Invention:
This technology consists of a process to fabricate micro-polarizer and wave plate based on nematic liquid crystals. University of Arizona inventors have improved upon that technology and have identified a process to create a circular polarizer for various visible wavelengths using a cholesteric liquid crystal (ch-LCP).
Background:
Linear micropolarizer arrays have been fabricated using a variety of techniques including; etched dichroic polymers, wire-grid polarizers, liquid crystal (LC) arrays, and photo aligned liquid crystal polymers (LCP). Unfortunately, these techniques are exclusively applied to the fabrication of linearly polarized elements. Making circular and elliptical polarization elements are more difficult to construct. A circular polarizer can be constructed by using a multilayer structure, such as the combination of a wave plate, a linear polarizer and absorbent dyes. The wire-grid polarizer technology is not easily extended to non-linear polarization, therefore liquid crystal polymers mixed with chiral dopants, i.e., cholesteric liquid crystal polymers can be an effective and potentially simpler alternative for creating patterned non-linear polarized optical devices. Like nematic liquid crystals, cholesteric liquid crystals can be photo-aligned using techniques such as atomic force microscopes, and ion beams. Although, these techniques can be easily extended to cholesteric liquid crystals, they are not conducive for large areas. To photo-align cholesteric liquid crystals on large areas, implementing the use of polarized light would be effective because polarized light has been demonstrated to fabricate linear polarizers of sizes as small as 4um over large areas.
Advantages:
- No need of wave plates to generate circularly polarizing light
- The process is simple and inexpensive compared to other micropolarizer systems
- Simpler and more conducive technology than competition, ie. wire grid polarizers, which require sophisticated lithography and etching toolsets for fabrication.

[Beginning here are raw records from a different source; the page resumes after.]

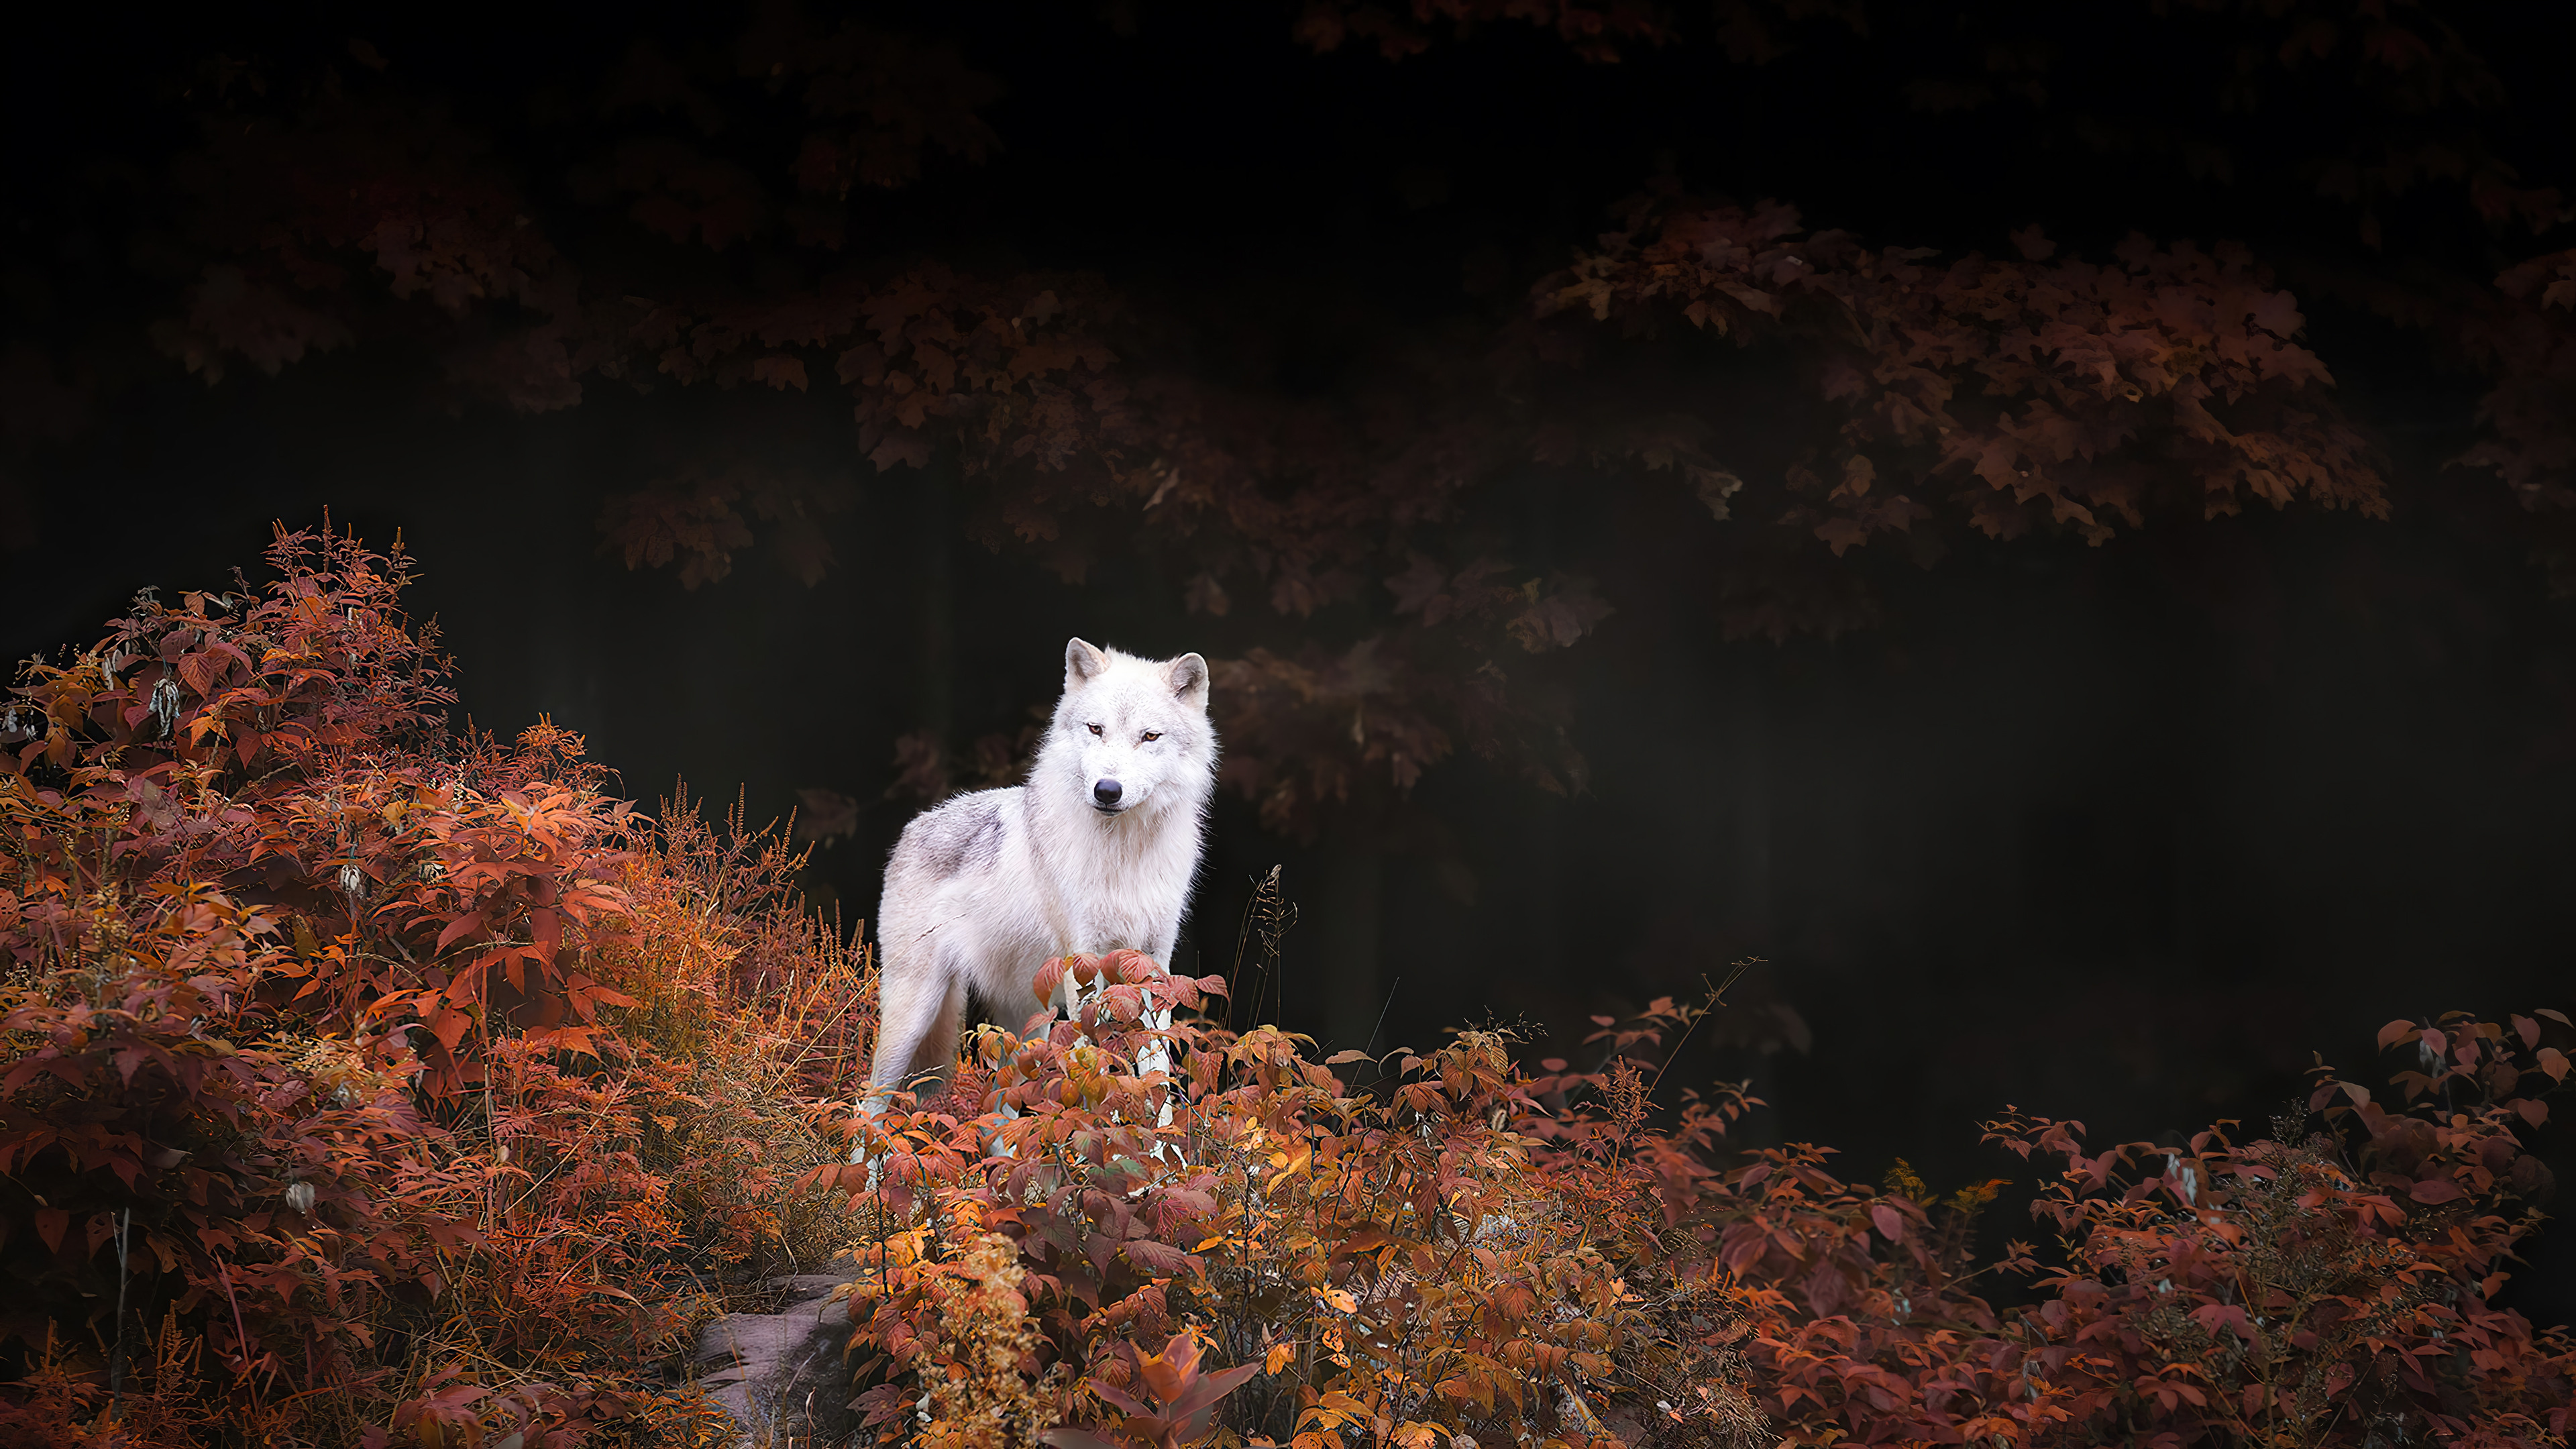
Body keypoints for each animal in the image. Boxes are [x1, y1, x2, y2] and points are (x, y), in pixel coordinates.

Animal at [865, 637, 1215, 1107]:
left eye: (1149, 737)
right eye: (1095, 729)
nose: (1108, 790)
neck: (1122, 855)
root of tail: (914, 825)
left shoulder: (1153, 964)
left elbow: (1155, 1067)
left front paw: (1158, 1130)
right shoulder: (1082, 961)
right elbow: (1095, 1062)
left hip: (1025, 1026)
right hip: (914, 1015)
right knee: (868, 1101)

Wire grid polarizers also do not translate well for the fabrication of non-linear polarized optical devices. *Circular polarizers are achieved with a single layer and no absorbing dyes.
- This process also utilizes two different patterning methods, both of which are simple and inexpensive compared to other micropolarizer systems
Applications:
- Fabricate micro-polarizers on optical filters and on sensor arrays
- Circular polarizers for optical array sensors include CCD and CMOS
- Three dimensional displays, interferometry, optical storage, polarimeters, cameras
Status: issued U.S. patent #9,671,538